A Venerable Fresh Face Goes on Tour

30 January 2012

The No. 1 question from visitors to the Rijksmuseum in Amsterdam, according to Emilie Gordenker, is “Where is ‘Girl With a Pearl Earring’?”

The problem is, this beloved Vermeer painting, the Dutch Mona Lisa, as it has been called, doesn’t reside at the national Rijksmuseum at all but some 30 miles down the road in the lesser-known Royal Picture Gallery Mauritshuis, in The Hague.

And late next year it will be in New York.

“They actually sell a postcard of ‘Girl With a Pearl Earring’ that says, ‘I’m in The Hague,’ ” explained Ms. Gordenker, who is director of the Mauritshuis gallery and was at the Frick Collection in New York this week to discuss travel plans for the painting.
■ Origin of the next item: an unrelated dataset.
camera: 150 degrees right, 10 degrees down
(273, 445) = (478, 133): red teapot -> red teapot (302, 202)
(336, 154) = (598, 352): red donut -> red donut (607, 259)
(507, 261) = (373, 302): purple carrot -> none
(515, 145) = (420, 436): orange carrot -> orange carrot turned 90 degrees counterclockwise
For over a century “Girl” has been hanging on the walls of Mauritshuis within a 17th-century palace, alongside paintings by Rembrandt, Rubens and other top-flight masters from the Dutch and Flemish golden age. Although the painting has been popular for several centuries, it was only in 1999, when it became the subject of a best-selling novel and then a 2003 movie starring Scarlett Johansson and Colin Firth, that the image of that wide-eyed girl looking over her shoulder rose to a kind of superstar status.
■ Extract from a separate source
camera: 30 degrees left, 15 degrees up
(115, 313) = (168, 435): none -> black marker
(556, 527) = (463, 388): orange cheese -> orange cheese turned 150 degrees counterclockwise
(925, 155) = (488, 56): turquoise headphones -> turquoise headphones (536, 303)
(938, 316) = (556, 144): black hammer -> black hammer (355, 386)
But the Mauritshuis is closing for renovation in April, and “Girl,” last seen in New York nearly 30 years ago, will be the chief attraction in “Vermeer, Rembrandt and Hals: Masterpieces of Dutch Paintings From the Mauritshuis,” opening at the Frick on Oct. 22, 2013.

The painting appeared at the Metropolitan Museum of Art in 1984 as part of a five-year traveling show during the Mauritshuis’s previous restoration. This time the gallery will close for only two years for gentle work on its existing home as well as an expansion into an Art Deco building next door. Having the additional building will give the Mauritshuis twice as much space, including special exhibition galleries and educational space, which have been lacking.
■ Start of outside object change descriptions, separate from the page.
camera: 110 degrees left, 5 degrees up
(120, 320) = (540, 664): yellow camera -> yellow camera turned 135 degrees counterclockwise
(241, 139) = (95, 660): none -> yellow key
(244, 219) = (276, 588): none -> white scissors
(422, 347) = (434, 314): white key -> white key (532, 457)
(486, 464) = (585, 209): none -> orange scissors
Although the Mauritshuis building and its spectacular art collection are owned by the government, the institution itself is privately run. And while the Dutch government has contributed some funds for the renovation and expansion project, the gallery will be responsible for raising a total of about $28 million for the project. Ms. Gordenker declined to say how much she hoped the traveling exhibitions would generate, but the proceeds would go toward that financing.

The show is more than a fund-raiser, however. It is also an exercise in branding. The Mauritshuis had more than 260,000 visitors last year, but it wants to become better known around the world.